**Document excerpt**

★ ★ ★ ★ ★

Cretan Shadows, Greece 38 x 28 cm (15 x 11 in)

Contents

Introduction

Foundations

Equipment

Handling watercolour

Practicalities

Themes and variations

Index

Introduction

As I was hunting for examples of early shadow drawings to include in this book, I realized that I have been painting in watercolour for 40 years. I left art school in 1975 and although I have continued to work with the other media in which I was trained – oil painting, drawing and printmaking – it was then that I started to experiment with watercolour.

This was also a time in my life when I had started travelling abroad to paint. In 1973, as a student, I made my first trip to the Greek islands and took with me not watercolours but a large canvas bag of oil painting equipment. I loved the experience of painting abroad, soaking up the new visual stimuli, but the resulting oil paintings were a problem. I couldn’t pack them up and move on to the next island before they were dry, some pictures became stuck together and I didn’t know what to do with the remaining blobs of paint on my makeshift palette. But in spite of this, as a little oil painting from that first trip shows (see here), I was already interested in trying to pin down the sunlight and shadows. It was only when I went to live in Greece in 1976 that I started to use my watercolours in earnest to express this interest.

North Curry Churchyard, England

36 x 56 cm (14¼ x 22 in)

The patterns cast by shadows on the ground are as important in this painting as the tree, the buildings and the leaves in the foreground.

In the years that followed, both at home in England and on trips abroad, I developed my own particular technique, never having been taught watercolour by anyone else. It is this technique that I shall attempt to explain so that, with practice and experimentation, you can use it as a guide to developing your own distinctive style.

It was probably the pragmatic reasons – the ease with which I could carry my watercolour equipment, the speed at which I could work on a painting and then pack it away – that determined my choice of the medium that eventually took centre stage for me. I have loved the way that watercolour works: its special qualities of versatility, its strength and its subtlety and the way, after 40 years, I still discover new things each time I paint.

★ ★ ★ ★ ★

**What you will do**
Copy out the watercolor introduction above, beginning at the words "In the years" and stopping after "own distinctive style.", and substitute "method" for "technique" throughout.

**Entries supplied**
★ ★ ★ ★ ★

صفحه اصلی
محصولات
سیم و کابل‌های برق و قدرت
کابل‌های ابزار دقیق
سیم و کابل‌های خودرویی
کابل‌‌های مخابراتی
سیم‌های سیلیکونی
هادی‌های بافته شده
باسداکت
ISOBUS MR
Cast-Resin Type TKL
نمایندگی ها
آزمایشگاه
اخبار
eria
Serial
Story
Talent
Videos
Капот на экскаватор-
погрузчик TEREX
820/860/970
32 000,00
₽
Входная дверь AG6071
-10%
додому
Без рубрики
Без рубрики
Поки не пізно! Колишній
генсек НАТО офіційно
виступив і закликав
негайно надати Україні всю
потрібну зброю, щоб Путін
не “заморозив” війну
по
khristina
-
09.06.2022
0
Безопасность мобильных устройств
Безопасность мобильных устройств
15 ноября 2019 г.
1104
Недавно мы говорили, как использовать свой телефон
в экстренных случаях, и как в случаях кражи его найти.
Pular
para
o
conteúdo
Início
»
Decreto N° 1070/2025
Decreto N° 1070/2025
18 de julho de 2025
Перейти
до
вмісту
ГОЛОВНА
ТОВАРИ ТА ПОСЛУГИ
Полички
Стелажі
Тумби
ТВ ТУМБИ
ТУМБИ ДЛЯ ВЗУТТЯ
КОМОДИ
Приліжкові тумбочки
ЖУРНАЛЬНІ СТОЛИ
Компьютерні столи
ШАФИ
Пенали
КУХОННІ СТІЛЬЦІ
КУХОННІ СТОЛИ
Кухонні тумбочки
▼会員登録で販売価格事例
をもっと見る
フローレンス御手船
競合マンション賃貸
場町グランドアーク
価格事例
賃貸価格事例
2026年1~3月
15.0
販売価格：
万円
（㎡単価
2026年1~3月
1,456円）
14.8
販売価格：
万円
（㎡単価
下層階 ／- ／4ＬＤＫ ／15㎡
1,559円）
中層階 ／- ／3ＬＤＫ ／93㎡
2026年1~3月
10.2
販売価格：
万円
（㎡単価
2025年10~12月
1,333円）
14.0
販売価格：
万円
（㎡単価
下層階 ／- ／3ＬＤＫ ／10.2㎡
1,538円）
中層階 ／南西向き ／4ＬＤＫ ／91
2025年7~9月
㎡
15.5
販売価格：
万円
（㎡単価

★ ★ ★ ★ ★

**Expected answer**
In the years that followed, both at home in England and on trips abroad, I developed my own particular method, never having been taught watercolour by anyone else. It is this method that I shall attempt to explain so that, with practice and experimentation, you can use it as a guide to developing your own distinctive style.